Here’s a secret pleasure I’ve had for years.

One of the most enjoyable parts of covering the Miami Dolphins is seeing the scared, deer in a headlights look on the faces of Miami’s rookies as they participate in their first camps, and then eventually seeing the light bulb come on for some of these youngster trying to live out their life’s dream.

To get why it’s a pleasure you have to understand the journey they began this week at rookie camp.

The coaches have thrown an entire playbook at them in the span of a weekend. They have weeks before the information — which at one point had the thickness of a 10-pound Encyclopedia, but is mainly all digital now - must be memorized and executed at the snap of a football.

For months their heads are spinning, their brains are on overload.

“Draft day didn’t go as I wanted it to, but I ended up in the right spot, and God blessed me,” said former UCLA pass rusher Grayson Murphy, who played in 51 games, starting 28, and made 115 tackles, 34.5 for losses, and posted 21.5 sacks in his college career.

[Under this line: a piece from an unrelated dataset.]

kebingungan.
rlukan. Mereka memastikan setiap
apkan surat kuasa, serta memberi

Murphy likely won’t get the opportunities that Chop Robinson and Mohamed Kamara, the two draftees, have to make an immediate impact, but with Bradley Chubb and Jaelan Phillips likely sitting out OTAs, and maybe beginning training camp on the PUP list because of their injuries, it’s possible he will get a steady diet of snaps early to prove himself.

Those opportunities could equate to a roster spot if he holds his own and impresses.

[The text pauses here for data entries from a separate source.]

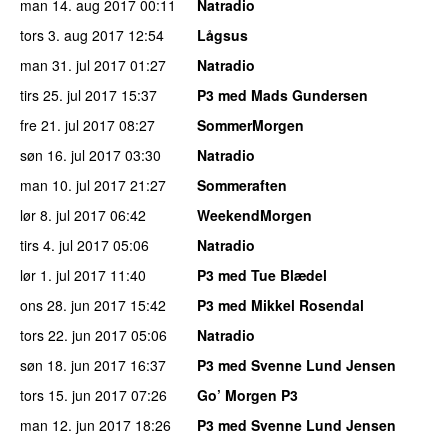
man 14. aug 2017
00:11
Natradio
tors 3. aug 2017
12:54
Lågsus
man 31. jul 2017
01:27
Natradio
tirs 25. jul 2017
15:37
P3 med Mads Gundersen
fre 21. jul 2017
08:27
SommerMorgen
søn 16. jul 2017
03:30
Natradio
man 10. jul 2017
21:27
Sommeraften
lør 8. jul 2017
06:42
WeekendMorgen
tirs 4. jul 2017
05:06
Natradio
lør 1. jul 2017
11:40
P3 med Tue Blædel
ons 28. jun 2017
15:42
P3 med Mikkel Rosendal
tors 22. jun 2017
05:06
Natradio
søn 18. jun 2017
16:37
P3 med Svenne Lund Jensen
tors 15. jun 2017
07:26
Go’ Morgen P3
man 12. jun 2017
18:26
P3 med Svenne Lund Jensen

“I just have to go out there and be myself, come out and compete every day and give the guys the best me,” Murphy said.

That means he needs to show up every day, much like Robert Jones, Kion Smith, Julian Hill, Chris Brooks, Tanner Conner, Brandon Pili, Nik Needham, Kader Kohou and Ethan Bonner did when they were undrafted rookies.

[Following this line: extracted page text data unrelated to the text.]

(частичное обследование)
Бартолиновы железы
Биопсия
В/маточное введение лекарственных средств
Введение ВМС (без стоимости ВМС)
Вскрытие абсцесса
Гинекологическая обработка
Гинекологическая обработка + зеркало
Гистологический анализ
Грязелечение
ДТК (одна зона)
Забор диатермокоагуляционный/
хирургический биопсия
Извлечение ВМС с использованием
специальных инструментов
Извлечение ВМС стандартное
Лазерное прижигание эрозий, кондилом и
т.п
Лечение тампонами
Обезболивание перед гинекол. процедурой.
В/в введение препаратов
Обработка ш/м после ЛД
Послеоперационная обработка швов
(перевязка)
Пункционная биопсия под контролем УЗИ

Plenty of NFL standouts, even Hall of Famers, began their career as undrafted players. But it’s an arduous road.

I love when Dolphins equipment manager Joe Cimino blows the whistle ending a practice period, and the rookies resemble sheep waiting to be herded to the next field during rookie camp.

There’s a rhythm and flow to football practices, and newcomers participating in this week’s rookie orientation don’t know it yet, and it will take them weeks to figure things out.

Even better, it will take them months to figure out the NFL game. Maybe by November they will have their footing, and that’s if they haven’t hit the rookie wall, which is a real thing.

But there’s usually a moment when you begin to see why some of these youngsters born in the new millennium should have been drafted. There are instances when you actually see the light bulb come on early.

Maybe it’s the time an undrafted rookie cornerback from Stanford (Bonner) hangs with Pro Bowl receiver Tyreek Hill stride for stride on a deep pattern, and breaks up a training camp pass from Tua Tagovailoa.

That happened, and it earned Hill’s respect, and prompted the All Pro receiver to name drop Bonner as one of the fastest players on the team last year.

Or how about when undrafted rookie tailback (Brooks) inspired his offensive teammates to dogpile him at the conclusion of a 95-yards touchdown run that closed out a training camp practice last August.

Sometimes it’s more about the totality of work instead of one play, like when Hill, an undrafted rookie from Campbell, leapfrogs Elijah Higgins, the tight end Miami selected in the sixth round of the 2023 Draft, on the depth chart, and never gives the spot back.

Hill’s daily performance as an afterthought paving the way for a player once thought of as a camp body to make the 53-man roster, leading to Higgins’ release. Hill wound up becoming Miami’s No. 2 tight end, and played 343 offensive snaps as a rookie.

While those three weren’t draftees, they each contributed to last year’s team more than cornerback Cam Smith, the team’s second-round pick, and a few other members of Miami’s 2023 draft class.

But this is nothing new considering there’s annually a Needham, or a Kohou, two former undrafted rookies who not only carved out roster spots, but earned contributing role. That’s been the norm in Miami since receiver Davone Bess did it in 2008.

Not everyone has staying power — see Preston Williams’ hot start and cold career in Miami for example — but Dolphins have annually found gems in the undrafted talent, and those players have supplemented Miami’s rookie class.

“Betting on yourself, and having confidence in yourself. Coming out everyday and competing. That’s all you can do. That’s what I live by,” said Storm Duck, a Louisville product who the Dolphins gave a $20,000 signing bonus to, and guaranteed $150,000 of his rookie deal to sign. “Anything is possible, no matter what’s thrown at you, or who believes in you, and who doesn’t believe in you. You can still make it happen.”